10 April 2013

Seth’s Blog: “Neophilia as a form of hiding”

In contemporary art or movies, it makes perfect sense to be focused on the bleeding edge, on the new idea that’s never been previously contemplated.

But when we’re discussing our goals, our passion and the way we interact with the culture, it seems to me that what works is significantly more important than what's new. Racing to build your organization around the latest social network tool or graphics-rendering technology permits you to spend a lot of time learning the new system and skiing in the fresh powder of the unproven, but it might just distract you from the difficult work of telling the truth, looking people in the eye and making a difference.

Seth Godin

While Gruber applies the logic above to Apple and iOS, is clearly a company exhibiting all the signs of neophilia. From the beginning when it used to launch products and keep them in beta for years to the present day when it axes those services indiscriminately while pushing other questionable initiatives forward, the love of new is the very definition of Google. And while this can keep innovation and competition moving in all those areas where the market stagnated before Google – search, webmail and now even broadband access for the neglected United States – what happens when Google gets tired of them and just leaves to pursue the new shiny, unattainable goal?
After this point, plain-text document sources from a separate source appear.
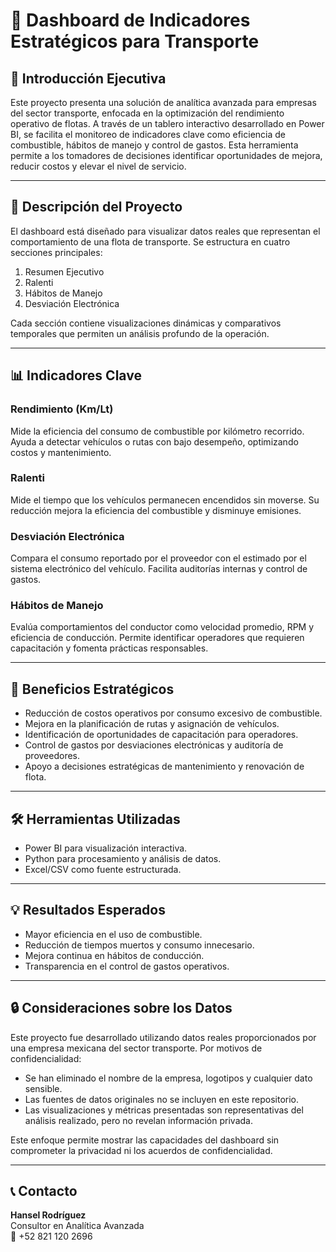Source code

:# 🚚 Dashboard de Indicadores Estratégicos para Transporte

## 🧭 Introducción Ejecutiva

Este proyecto presenta una solución de analítica avanzada para empresas del sector transporte, enfocada en la optimización del rendimiento operativo de flotas. A través de un tablero interactivo desarrollado en Power BI, se facilita el monitoreo de indicadores clave como eficiencia de combustible, hábitos de manejo y control de gastos. Esta herramienta permite a los tomadores de decisiones identificar oportunidades de mejora, reducir costos y elevar el nivel de servicio.

---

## 🧩 Descripción del Proyecto

El dashboard está diseñado para visualizar datos reales que representan el comportamiento de una flota de transporte. Se estructura en cuatro secciones principales:

1. Resumen Ejecutivo
2. Ralenti
3. Hábitos de Manejo
4. Desviación Electrónica

Cada sección contiene visualizaciones dinámicas y comparativos temporales que permiten un análisis profundo de la operación.

---

## 📊 Indicadores Clave

### Rendimiento (Km/Lt)
Mide la eficiencia del consumo de combustible por kilómetro recorrido. Ayuda a detectar vehículos o rutas con bajo desempeño, optimizando costos y mantenimiento.

### Ralenti
Mide el tiempo que los vehículos permanecen encendidos sin moverse. Su reducción mejora la eficiencia del combustible y disminuye emisiones.

### Desviación Electrónica
Compara el consumo reportado por el proveedor con el estimado por el sistema electrónico del vehículo. Facilita auditorías internas y control de gastos.

### Hábitos de Manejo
Evalúa comportamientos del conductor como velocidad promedio, RPM y eficiencia de conducción. Permite identificar operadores que requieren capacitación y fomenta prácticas responsables.

---

## 🎯 Beneficios Estratégicos

- Reducción de costos operativos por consumo excesivo de combustible.
- Mejora en la planificación de rutas y asignación de vehículos.
- Identificación de oportunidades de capacitación para operadores.
- Control de gastos por desviaciones electrónicas y auditoría de proveedores.
- Apoyo a decisiones estratégicas de mantenimiento y renovación de flota.

---

## 🛠️ Herramientas Utilizadas

- Power BI para visualización interactiva.
- Python para procesamiento y análisis de datos.
- Excel/CSV como fuente estructurada.

---

## 💡 Resultados Esperados

- Mayor eficiencia en el uso de combustible.
- Reducción de tiempos muertos y consumo innecesario.
- Mejora continua en hábitos de conducción.
- Transparencia en el control de gastos operativos.

---

## 🔒 Consideraciones sobre los Datos

Este proyecto fue desarrollado utilizando datos reales proporcionados por una empresa mexicana del sector transporte. Por motivos de confidencialidad:

- Se han eliminado el nombre de la empresa, logotipos y cualquier dato sensible.
- Las fuentes de datos originales no se incluyen en este repositorio.
- Las visualizaciones y métricas presentadas son representativas del análisis realizado, pero no revelan información privada.

Este enfoque permite mostrar las capacidades del dashboard sin comprometer la privacidad ni los acuerdos de confidencialidad.

---

## 📞 Contacto

**Hansel Rodríguez**  
Consultor en Analítica Avanzada  
📱 +52 821 120 2696  

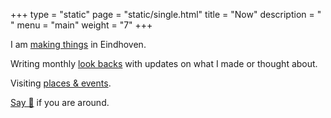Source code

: +++
type = "static"
page = "static/single.html"
title = "Now"
description = " "
menu = "main"
weight = "7"
+++

I am [making things](../projects) in Eindhoven.

Writing monthly [look backs](https://wiki.nikitavoloboev.xyz/looking-back) with updates on what I made or thought about.

Visiting [places & events](https://calendar.google.com/calendar/embed?src=vb3ao4euc3saeoj2qambtlr5vg%40group.calendar.google.com&ctz=Europe%2FAmsterdam&mode=AGENDA).

[Say 👋](https://twitter.com/nikitavoloboev) if you are around.
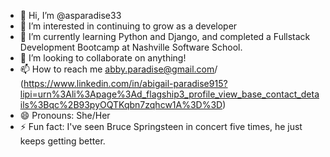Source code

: - 👋 Hi, I’m @asparadise33
- 👀 I’m interested in continuing to grow as a developer
- 🌱 I’m currently learning Python and Django, and completed a Fullstack Development Bootcamp at Nashville Software School.
- 💞️ I’m looking to collaborate on anything!
- 📫 How to reach me abby.paradise@gmail.com/ (https://www.linkedin.com/in/abigail-paradise915?lipi=urn%3Ali%3Apage%3Ad_flagship3_profile_view_base_contact_details%3Bqc%2B93pyOQTKqbn7zqhcw1A%3D%3D)
- 😄 Pronouns: She/Her
- ⚡ Fun fact: I've seen Bruce Springsteen in concert five times, he just keeps getting better.

<!---
asparadise33/asparadise33 is a ✨ special ✨ repository because its `README.md` (this file) appears on your GitHub profile.
You can click the Preview link to take a look at your changes.
--->
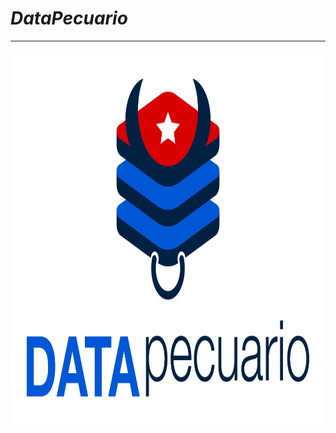 # <l style= "text-align: center">*DataPecuario*</l>

---

<div style="text-align: center">
<img src="https://github.com/LFrench03/DataPecuario/blob/main/brand/PNG/Identificador%20principal.png" alt="img" width="500px" height="600px"/>
</div>

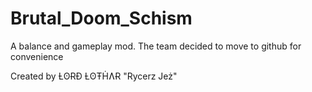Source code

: # Brutal_Doom_Schism
A balance and gameplay mod. The team decided to move to github for convenience

Created by ȽʘɌƉ ȽʘŦḢɅɌ "Rycerz Jeż" 
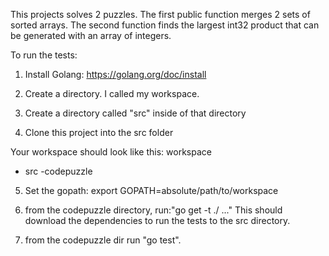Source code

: This projects solves 2 puzzles.  The first public function merges 2 sets of sorted arrays.  The second function finds the largest int32 product that can be generated with an array of integers.


To run the tests:

1) Install Golang: https://golang.org/doc/install

2) Create a directory.  I called my workspace.

3) Create a directory called "src" inside of that directory

4) Clone this project into the src folder

Your workspace should look like this:
workspace
- src
    -codepuzzle
    
   
5) Set the gopath: export GOPATH=absolute/path/to/workspace
 
6) from the codepuzzle directory, run:"go get -t ./ ..."
This should download the dependencies to run the tests to the src directory.

7) from the codepuzzle dir run "go test".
Curiously, I was just thinking of this before reading the article from a slightly different, but related angle: that of maturity. Apple and Microsoft can be perceived as more mature companies, creating products and tending to them and their customers for extended periods. Google, with its thirst for novelty, makes changes to products that steer them away from their original purpose – like Docs slowly morphing into a cloud storage and sync service – or drastically alter functionality – the new Gmail compose comes to mind. There’s a lack of maturity in that, a missing sense of direction and of focus, like a child reaching for any new toy he sees. Maybe the world needs someone big to shake it up once in a while, but building upon the revolution and making it part of society is just as important as the revolution itself.

Another example: remember how the first Chromebooks were advertised: ‘you can throw it into a river and pick up another one’? Out with the old, in with the new!